**Exercices proposés:**
(A) D’après le texte sur la communication des personnes sourdaveugles, par quelle loi le néologisme « sourdaveugle » a-t-il été intégré au vocabulaire français ?
(B) Recopiez, dans le texte sur la communication des personnes sourdaveugles, le passage qui s’ouvre sur les mots « Le toucher joue » et se ferme sur « nos questions complémentaires. ».
(C) Rédigez la suite du texte sur la communication des personnes sourdaveugles, à partir de l’endroit où il s’interrompt.

**Passage à étudier:**
§ §

Le gouvernement a récemment intégré au vocabulaire français le néologisme sourdaveugle, en un seul mot (loi pour une République numérique du 07.10.2016). Il s’agit d’indiquer que ce handicap ne consiste pas seulement dans l’addition de la surdité et de la cécité, mais dans leur interaction, qui implique des difficultés spécifiques et des stratégies particulières pour y faire face. En effet, on ne peut mobiliser ni les stratégies auditives de compensation des personnes mal ou non-voyantes, ni les stratégies visuelles de compensation des personnes mal ou non-entandantes.

Dialoguer autrement

Nous avons chroniqué l’article passionnant d’Inger-Bogh Rødbrøe montrant qu’il existe une pulsion communicative chez les enfants privés de vue et d’ouïe à la naissance, même quand ils n’ont pas reçu d’éducation spécifiquement adaptée. Rappelons l’exemple le plus frappant qu’elle en donne: «j’ai vu un garçon sourd-aveugle conduire son camarade, également sourd-aveugle, à la balançoire pour lui montrer comment faire pour pousser (il avait lui-même envie de monter sur la balançoire). En faisant toucher la balançoire au corps de l’autre il a réussi à faire comprendre le mouvement désiré. Puis en faisant des gestes naturels avec les bras de son camarade il a réussi à expliquer qui se balance et qui pousse» (pages 90-91).
Le toucher joue bien sûr un rôle central pour ces personnes et, dans la communication, il prend des formes beaucoup plus variées qu’on ne pourrait croire. Pour en donner une idée, nous nous référons au Guide téléchargeable sur le site du CRESAM (Centre de Ressources pour Enfants et Adultes Sourds-Aveugles et Sourds-Malvoyants). Nous remercions deux salariés de cette structure, Hugues Allonneau, formateur, et Anaïs Dubois, psychologue, d’avoir chaleureusement répondu à nos questions complémentaires.
De manière générale, ces dialogues nécessitent du temps, de l’attention à l’autre et de la confiance mutuelle: «l’entourage peut se décourager ou être tenté de réduire la communication à un simple échange d’informations. Pourtant, la communication représente bien plus: il s’agit de rentrer en contact avec l’autre, d’échanger avec lui, de permettre des interactions et des rétroactions, de partager des ressentis, des expériences, de s’accorder sur un sujet, un projet, de raconter une histoire, son histoire…» (page 3).
«Une des règles les plus importantes concerne les zones de réception, pour préserver le confort et l’intimité de chacun:

  • Zones de réception “neutres”: le dos, les épaules, les bras. On peut également utiliser la communication haptique sociale (lire plus bas) sur la cuisse, le genou, le dos des mains. Il est néanmoins nécessaire de bien connaître son interlocuteur et de lui demander ce qui lui convient.

§ §

**Extrait de données:**

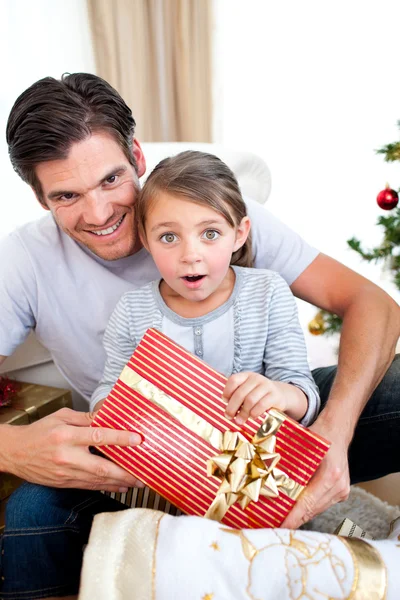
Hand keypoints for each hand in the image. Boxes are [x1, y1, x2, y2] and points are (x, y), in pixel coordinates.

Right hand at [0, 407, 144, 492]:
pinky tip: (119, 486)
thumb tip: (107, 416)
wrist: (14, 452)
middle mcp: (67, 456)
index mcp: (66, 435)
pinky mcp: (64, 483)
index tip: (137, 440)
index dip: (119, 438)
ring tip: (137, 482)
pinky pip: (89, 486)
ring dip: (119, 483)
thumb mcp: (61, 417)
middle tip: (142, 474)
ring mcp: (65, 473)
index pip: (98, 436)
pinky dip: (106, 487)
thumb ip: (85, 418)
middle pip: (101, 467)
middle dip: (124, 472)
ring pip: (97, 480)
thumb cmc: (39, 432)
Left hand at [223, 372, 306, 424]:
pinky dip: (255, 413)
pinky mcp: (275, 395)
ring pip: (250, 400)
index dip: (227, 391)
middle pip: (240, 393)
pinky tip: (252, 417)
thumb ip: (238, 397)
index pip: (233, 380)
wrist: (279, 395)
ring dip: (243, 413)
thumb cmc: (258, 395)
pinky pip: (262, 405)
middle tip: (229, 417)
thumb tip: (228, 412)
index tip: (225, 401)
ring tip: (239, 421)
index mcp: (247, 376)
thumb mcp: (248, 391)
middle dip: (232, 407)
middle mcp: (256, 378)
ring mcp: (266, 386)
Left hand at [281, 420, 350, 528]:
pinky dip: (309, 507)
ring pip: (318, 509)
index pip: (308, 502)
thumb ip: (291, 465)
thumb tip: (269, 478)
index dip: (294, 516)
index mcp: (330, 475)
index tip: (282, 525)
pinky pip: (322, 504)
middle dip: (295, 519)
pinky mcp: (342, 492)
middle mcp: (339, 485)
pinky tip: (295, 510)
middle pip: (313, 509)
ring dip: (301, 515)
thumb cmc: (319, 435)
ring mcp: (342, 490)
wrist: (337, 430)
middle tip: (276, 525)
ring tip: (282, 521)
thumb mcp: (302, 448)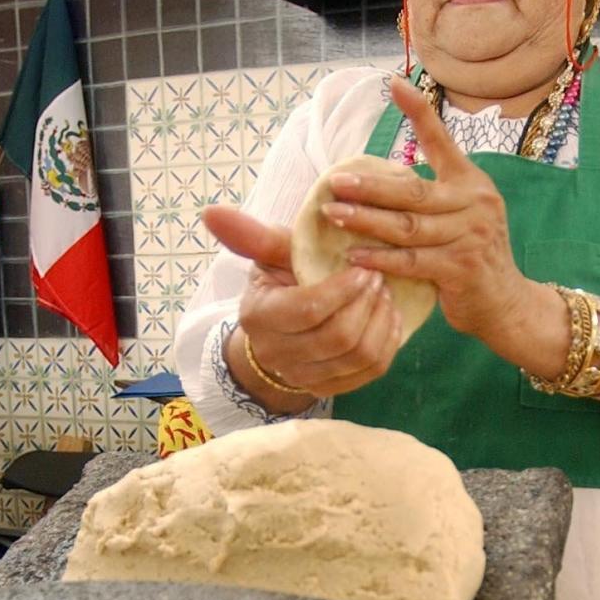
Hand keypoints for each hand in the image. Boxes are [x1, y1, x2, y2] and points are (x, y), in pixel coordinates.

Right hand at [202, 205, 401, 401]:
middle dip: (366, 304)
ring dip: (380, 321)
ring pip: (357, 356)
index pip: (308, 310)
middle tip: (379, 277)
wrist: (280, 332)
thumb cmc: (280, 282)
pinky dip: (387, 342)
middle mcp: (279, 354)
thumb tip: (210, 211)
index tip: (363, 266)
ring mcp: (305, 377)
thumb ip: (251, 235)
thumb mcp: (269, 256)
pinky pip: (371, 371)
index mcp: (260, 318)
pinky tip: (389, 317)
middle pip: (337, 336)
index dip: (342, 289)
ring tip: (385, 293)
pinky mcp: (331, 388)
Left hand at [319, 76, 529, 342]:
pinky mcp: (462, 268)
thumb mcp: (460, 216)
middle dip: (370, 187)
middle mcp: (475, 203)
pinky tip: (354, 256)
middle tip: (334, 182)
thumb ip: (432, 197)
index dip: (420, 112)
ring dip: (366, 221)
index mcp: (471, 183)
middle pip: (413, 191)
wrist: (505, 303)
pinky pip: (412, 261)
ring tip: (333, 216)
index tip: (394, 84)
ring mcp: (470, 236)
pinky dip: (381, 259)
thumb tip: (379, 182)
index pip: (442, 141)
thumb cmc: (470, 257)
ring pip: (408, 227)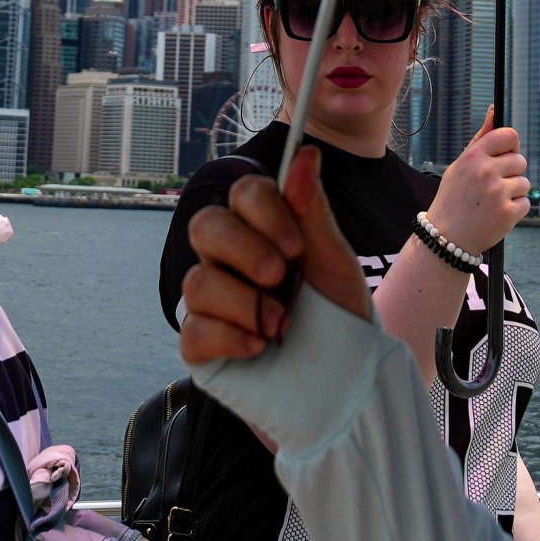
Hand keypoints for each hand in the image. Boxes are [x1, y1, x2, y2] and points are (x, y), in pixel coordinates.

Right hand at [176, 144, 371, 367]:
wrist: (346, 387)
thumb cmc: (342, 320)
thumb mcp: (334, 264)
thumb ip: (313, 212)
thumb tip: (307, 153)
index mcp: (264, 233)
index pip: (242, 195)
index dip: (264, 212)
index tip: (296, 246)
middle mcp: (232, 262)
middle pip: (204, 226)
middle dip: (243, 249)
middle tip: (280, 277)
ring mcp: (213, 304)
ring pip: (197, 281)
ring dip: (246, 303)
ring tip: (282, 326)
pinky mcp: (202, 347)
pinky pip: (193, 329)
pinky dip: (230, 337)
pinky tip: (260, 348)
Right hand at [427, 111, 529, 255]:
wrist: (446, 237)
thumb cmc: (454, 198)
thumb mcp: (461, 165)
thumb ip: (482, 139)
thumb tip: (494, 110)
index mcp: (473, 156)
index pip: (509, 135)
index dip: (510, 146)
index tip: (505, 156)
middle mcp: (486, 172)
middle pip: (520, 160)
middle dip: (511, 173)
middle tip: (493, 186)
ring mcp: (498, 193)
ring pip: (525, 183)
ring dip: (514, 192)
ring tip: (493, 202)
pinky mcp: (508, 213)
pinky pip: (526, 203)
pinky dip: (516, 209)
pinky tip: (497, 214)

§ §

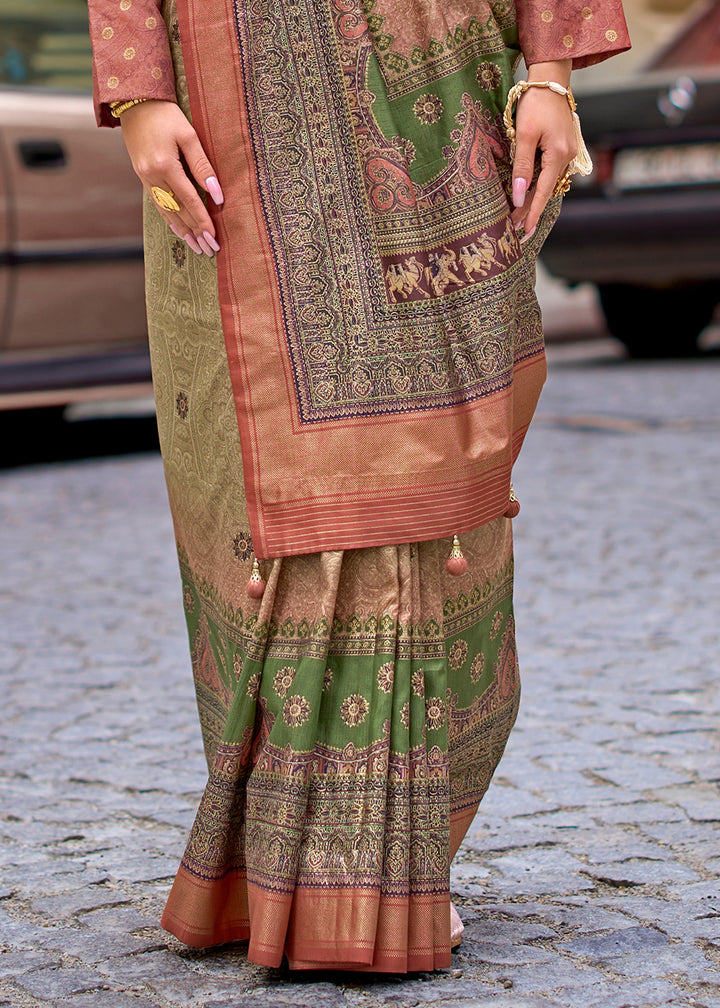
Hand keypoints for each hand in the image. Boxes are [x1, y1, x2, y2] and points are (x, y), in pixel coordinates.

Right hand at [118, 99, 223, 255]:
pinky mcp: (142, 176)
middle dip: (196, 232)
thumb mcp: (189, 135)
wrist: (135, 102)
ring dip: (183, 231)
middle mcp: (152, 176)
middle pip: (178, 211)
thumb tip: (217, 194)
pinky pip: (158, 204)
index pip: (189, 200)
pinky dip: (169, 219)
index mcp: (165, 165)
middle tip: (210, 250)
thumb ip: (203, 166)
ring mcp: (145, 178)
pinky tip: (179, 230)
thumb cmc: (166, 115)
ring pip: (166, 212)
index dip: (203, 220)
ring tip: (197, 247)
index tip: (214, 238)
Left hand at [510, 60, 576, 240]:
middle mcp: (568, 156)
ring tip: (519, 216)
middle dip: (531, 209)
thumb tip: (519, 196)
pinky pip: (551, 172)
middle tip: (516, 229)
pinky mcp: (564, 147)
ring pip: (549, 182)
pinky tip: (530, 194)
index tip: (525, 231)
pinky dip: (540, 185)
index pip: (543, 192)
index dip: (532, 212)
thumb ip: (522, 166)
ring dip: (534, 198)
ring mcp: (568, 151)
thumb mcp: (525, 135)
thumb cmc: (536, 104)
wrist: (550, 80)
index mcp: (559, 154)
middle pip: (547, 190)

§ §

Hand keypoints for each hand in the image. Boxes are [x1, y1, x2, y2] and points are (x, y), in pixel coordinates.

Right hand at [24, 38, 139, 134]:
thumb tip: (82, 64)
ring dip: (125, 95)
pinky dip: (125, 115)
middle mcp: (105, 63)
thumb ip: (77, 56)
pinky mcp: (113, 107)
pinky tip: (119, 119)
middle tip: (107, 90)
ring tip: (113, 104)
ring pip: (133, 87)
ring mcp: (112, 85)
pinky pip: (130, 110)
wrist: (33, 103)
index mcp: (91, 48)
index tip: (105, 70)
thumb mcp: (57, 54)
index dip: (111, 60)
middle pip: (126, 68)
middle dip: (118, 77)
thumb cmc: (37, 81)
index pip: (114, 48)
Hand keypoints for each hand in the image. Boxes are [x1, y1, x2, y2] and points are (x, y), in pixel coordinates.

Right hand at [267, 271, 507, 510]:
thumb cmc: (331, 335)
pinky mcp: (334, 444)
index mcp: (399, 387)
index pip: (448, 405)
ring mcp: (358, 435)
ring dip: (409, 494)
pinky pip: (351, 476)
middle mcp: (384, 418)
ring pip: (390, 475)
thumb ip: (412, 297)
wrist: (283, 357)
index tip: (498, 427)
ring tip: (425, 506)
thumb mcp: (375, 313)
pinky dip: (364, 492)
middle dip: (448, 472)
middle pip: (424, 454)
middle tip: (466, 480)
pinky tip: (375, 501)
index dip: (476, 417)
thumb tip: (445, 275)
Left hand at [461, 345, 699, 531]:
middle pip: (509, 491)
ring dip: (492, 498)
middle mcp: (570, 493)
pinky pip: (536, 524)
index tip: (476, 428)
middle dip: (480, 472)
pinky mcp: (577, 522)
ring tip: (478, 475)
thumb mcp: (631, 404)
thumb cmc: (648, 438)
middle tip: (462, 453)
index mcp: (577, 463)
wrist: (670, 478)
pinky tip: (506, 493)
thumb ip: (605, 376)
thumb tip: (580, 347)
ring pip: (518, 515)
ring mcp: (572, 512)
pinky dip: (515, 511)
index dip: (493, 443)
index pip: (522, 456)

§ §

**Réponses successives:**
(A) Par la loi pour une République numérique du 07.10.2016.

(B)
Le toucher joue bien sûr un rôle central pour ces personnes et, dans la communication, il prend des formes beaucoup plus variées qu’on ne pourrait croire. Pour en donner une idée, nous nous référons au Guide téléchargeable sur le site du CRESAM (Centre de Ressources pour Enfants et Adultes Sourds-Aveugles et Sourds-Malvoyants). Nous remercions deux salariés de cette structure, Hugues Allonneau, formateur, et Anaïs Dubois, psychologue, d’avoir chaleureusement répondu à nos questions complémentaires.

(C)
  • Zones à ne pas toucher: le ventre, le visage, l’intérieur de la cuisse, les hanches» (page 25).
  • Contrairement au réflexe spontané, «ne tenez pas les mains de la personne pour que celle-ci puisse explorer librement la configuration [de vos] mains. Cela lui permet également d’interagir ou d’interrompre le dialogue quand elle le souhaite» (pages 5 et 9). C’est «le récepteur [qui] pose ses mains sur celles de l’émetteur pour suivre le message» (page 7).

Il faut enfin souligner que les stratégies rapidement présentées ci-dessous ne s’excluent pas mais, le plus souvent, alternent en fonction des circonstances, parfois au cours de la même situation. Selon les difficultés, la fatigue, la familiarité avec l’interlocuteur/ice, etc., la personne sourdaveugle pourra recourir plus ou moins à une communication haptique (tantôt non codée, tantôt «sociale»), à une langue ou à une écriture tactile.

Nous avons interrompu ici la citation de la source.